▸ **Text**
=== Begin Enclosure ===
The speaker in Browning's poem is an absolutely honest Philistine, who does not know that every word he says spells artistic damnation. He is disgusted with the situation of his house:

.... stuck like the horn of a bull Just on a mountain-edge as bare as the creature's skull.

In other words the site is so magnificent that to-day expensive hotels are built there, and people come from all over the world to enjoy the view. In fact it is just this situation which Browning admires in the poem De Gustibus.

What I love best in all the world Is a castle, precipice-encurled, In a gash of the wind-grieved Apennine.

But our man does not know what he ought to say; he says simply what he really thinks. The views of a sincere Philistine on natural scenery, works of art, pieces of music, are interesting because they are sincere. The conventional admiration may or may not be genuine.

This man says the city is much cooler in summer than the country: that spring visits the city earlier: that what we call the monotonous row of houses in a city street is far more beautiful than the irregularity of the country. It appeals to his sense of beauty.

Houses in four straight lines, not a single front awry.

But his real rapture over the city is because city life is interesting. There is something going on every moment of the blessed day. It is a perpetual theatre, admission free. This is undoubtedly the real reason why the poor prefer crowded, squalid city tenements to the space, fresh air and hygienic advantages of the country. Many well-meaning folk wonder why men with their families remain in city slums, when they could easily secure work on farms, where there would be abundance of fresh air, wholesome food, and cool nights for sleep. Our Italian gives the correct answer. People can not stand dullness and loneliness: they crave excitement, and this is supplied day and night by the city street. Indeed in some cases, where by the Fresh Air Fund, children are taken for a vacation to the country, they become homesick for the slums.

* * * * *



UP AT A VILLA—DOWN IN THE CITY

(AS DISTINGUISHED BY AN ITALIAN PERSON OF QUALITY)

1855

I

Had I but plenty of money, money enough and to spare, The house for me, no doubt, were a house in the city-square; Ah, such a life, such a life, as one leads at the window there!

II

Something to see, by Bacchus, something to hear, at least! There, the whole day long, one's life is a perfect feast; While up at a villa one lives, I maintain it, no more than a beast.

III

Well now, look at our villa! stuck like the horn of a bull Just on a mountain-edge as bare as the creature's skull, Save a mere shag of a bush with hardly a leaf to pull! —I scratch my own, sometimes, to see if the hair's turned wool.

IV

But the city, oh the city—the square with the houses! Why? They are stone-faced, white as a curd, there's something to take the eye! Houses in four straight lines, not a single front awry; You watch who crosses and gossips, who saunters, who hurries by; Green blinds, as a matter of course, to draw when the sun gets high; And the shops with fanciful signs which are painted properly.
=== End Enclosure ===
▸ **Available data**
=== Begin Enclosure ===
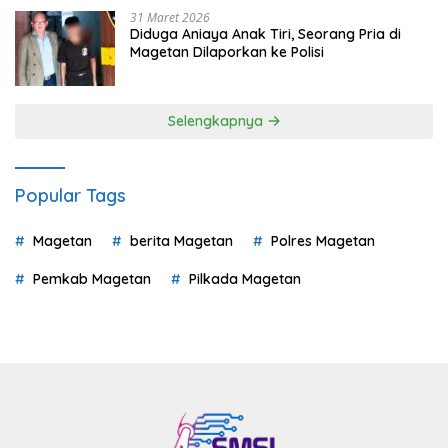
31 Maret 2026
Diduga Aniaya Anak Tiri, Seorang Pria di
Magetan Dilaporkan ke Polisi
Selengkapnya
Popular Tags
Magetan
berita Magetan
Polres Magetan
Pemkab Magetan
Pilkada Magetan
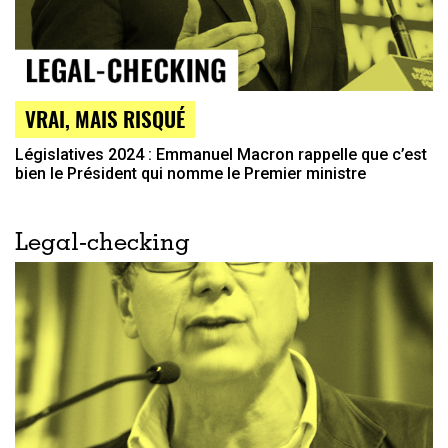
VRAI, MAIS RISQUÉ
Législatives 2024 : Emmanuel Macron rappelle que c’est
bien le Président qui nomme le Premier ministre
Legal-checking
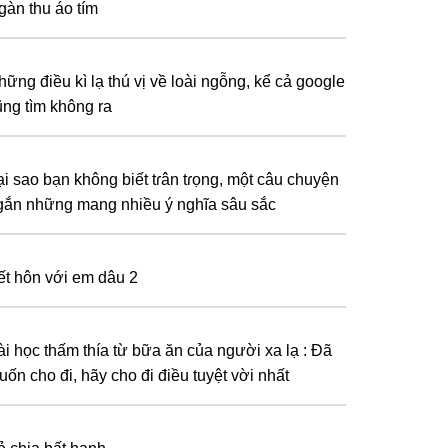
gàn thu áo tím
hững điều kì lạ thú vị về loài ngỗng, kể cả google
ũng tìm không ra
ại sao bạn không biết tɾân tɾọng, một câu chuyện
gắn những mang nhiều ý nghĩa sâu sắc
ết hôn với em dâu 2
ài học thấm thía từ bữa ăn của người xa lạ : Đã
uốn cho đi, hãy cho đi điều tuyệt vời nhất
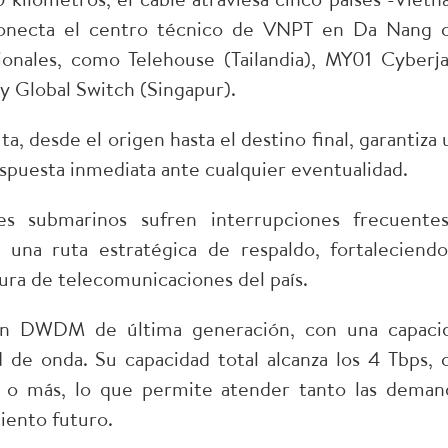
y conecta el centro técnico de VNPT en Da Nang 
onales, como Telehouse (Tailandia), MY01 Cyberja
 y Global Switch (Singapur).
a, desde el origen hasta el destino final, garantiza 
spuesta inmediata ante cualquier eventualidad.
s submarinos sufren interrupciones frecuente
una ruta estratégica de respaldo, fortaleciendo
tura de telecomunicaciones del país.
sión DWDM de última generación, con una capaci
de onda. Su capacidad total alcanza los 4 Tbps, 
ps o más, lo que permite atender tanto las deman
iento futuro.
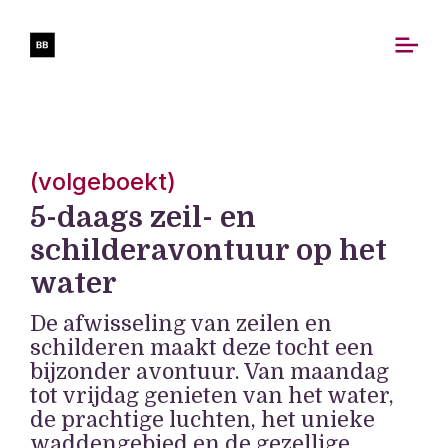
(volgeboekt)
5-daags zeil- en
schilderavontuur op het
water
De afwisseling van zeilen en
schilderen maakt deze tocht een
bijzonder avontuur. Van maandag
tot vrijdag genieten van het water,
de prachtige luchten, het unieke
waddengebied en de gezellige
=== End Enclosure ===
=== Begin Enclosure ===
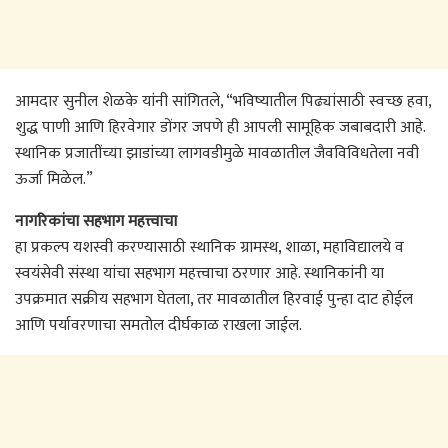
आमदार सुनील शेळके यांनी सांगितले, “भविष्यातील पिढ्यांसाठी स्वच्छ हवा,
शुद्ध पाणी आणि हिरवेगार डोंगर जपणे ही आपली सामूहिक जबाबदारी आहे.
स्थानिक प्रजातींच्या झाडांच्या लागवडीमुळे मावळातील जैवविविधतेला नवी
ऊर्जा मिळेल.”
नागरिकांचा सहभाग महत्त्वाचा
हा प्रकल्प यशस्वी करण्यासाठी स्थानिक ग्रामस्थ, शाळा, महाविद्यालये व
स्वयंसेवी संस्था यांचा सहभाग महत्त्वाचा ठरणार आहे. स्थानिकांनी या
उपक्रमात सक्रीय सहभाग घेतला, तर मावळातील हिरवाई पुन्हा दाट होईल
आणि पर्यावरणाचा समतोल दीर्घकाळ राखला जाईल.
=== End Enclosure ===
▸ **Problems to work on**
**A.** From the listing, reproduce the part that opens with the line containing "31 Maret 2026" and closes with the line containing "uốn cho đi, hãy cho đi điều tuyệt vời nhất", swapping "Magetan" for "Ngawi" and changing nothing else. Leave the pictures out.
**B.** Carry the Browning text on from the point where it stops.
The listing has nothing to do with the Browning text.

▸ **Per-task answers**
**A.**
31 Maret 2026
Diduga Aniaya Anak Tiri, Seorang Pria di
Ngawi Dilaporkan ke Polisi
Selengkapnya
Popular Tags
Ngawi
berita Ngawi
Polres Ngawi
Pemkab Ngawi
Pilkada Ngawi
VRAI, MAIS RISQUÉ
Législatives 2024 : Emmanuel Macron rappelle que c’est
bien le Président qui nomme le Premier ministre
Legal-checking
gàn thu áo tím
hững điều kì lạ thú vị về loài ngỗng, kể cả google
ũng tìm không ra
ại sao bạn không biết tɾân tɾọng, một câu chuyện
gắn những mang nhiều ý nghĩa sâu sắc
ết hôn với em dâu 2
ài học thấm thía từ bữa ăn của người xa lạ : Đã
uốn cho đi, hãy cho đi điều tuyệt vời nhất

**B.**
V

What of a villa? Though winter be over in March by rights, 'Tis May perhaps ere the snow shall have withered well off the heights: You've the brown ploughed land before, where the oxen steam and wheeze, And the hills over-smoked behind by the faint grey olive-trees.

VI

Is it better in May, I ask you? You've summer all at once; In a day he leaps complete with a few strong April suns. 'Mid the sharp short emerald wheat, scarce risen three fingers well, The wild tulip, at end of its tube, blows out its great red bell Like a thin clear bubble of blood, for the children to pick and sell.

VII

Is it ever hot in the square? There's a fountain to spout and splash! In the shade it sings and springs; in the shine such foam-bows flash On the horses with curling fish-tails, that prance and paddle and pash Round the lady atop in her conch—fifty gazers do not abash, Though all that she wears is some weeds round her waist in a sort of sash.

VIII

All the year long at the villa, nothing to see though you linger, Except yon cypress that points like death's lean lifted forefinger. Some think fireflies pretty, when they mix i' the corn and mingle, Or thrid the stinking hemp till the stalks of it seem a-tingle. Late August or early September, the stunning cicida is shrill, And the bees keep their tiresome whine round the resinous firs on the hill. Enough of the seasons,—I spare you the months of the fever and chill.

IX

Ere you open your eyes in the city, the blessed church-bells begin: No sooner the bells leave off than the diligence rattles in: You get the pick of the news, and it costs you never a pin. By-and-by there's the travelling doctor gives pills, lets blood, draws teeth; Or the Pulcinello-trumpet breaks up the market beneath. At the post-office such a scene-picture—the new play, piping hot! And a notice how, only this morning, three liberal thieves were shot. Above it, behold the Archbishop's most fatherly of rebukes, And beneath, with his crown and his lion, some little new law of the Duke's! Or a sonnet with flowery marge, to the Reverend Don So-and-so Who is Dante, Boccaccio, Petrarca, Saint Jerome and Cicero, "And moreover," (the sonnet goes rhyming,) "the skirts of Saint Paul has reached, Having preached us those six Lent-lectures more unctuous than ever he preached," Noon strikes,—here sweeps the procession! our Lady borne smiling and smart With a pink gauze gown all spangles, and seven swords stuck in her heart! Bang-whang-whang goes the drum, tootle-te-tootle the fife; No keeping one's haunches still: it's the greatest pleasure in life.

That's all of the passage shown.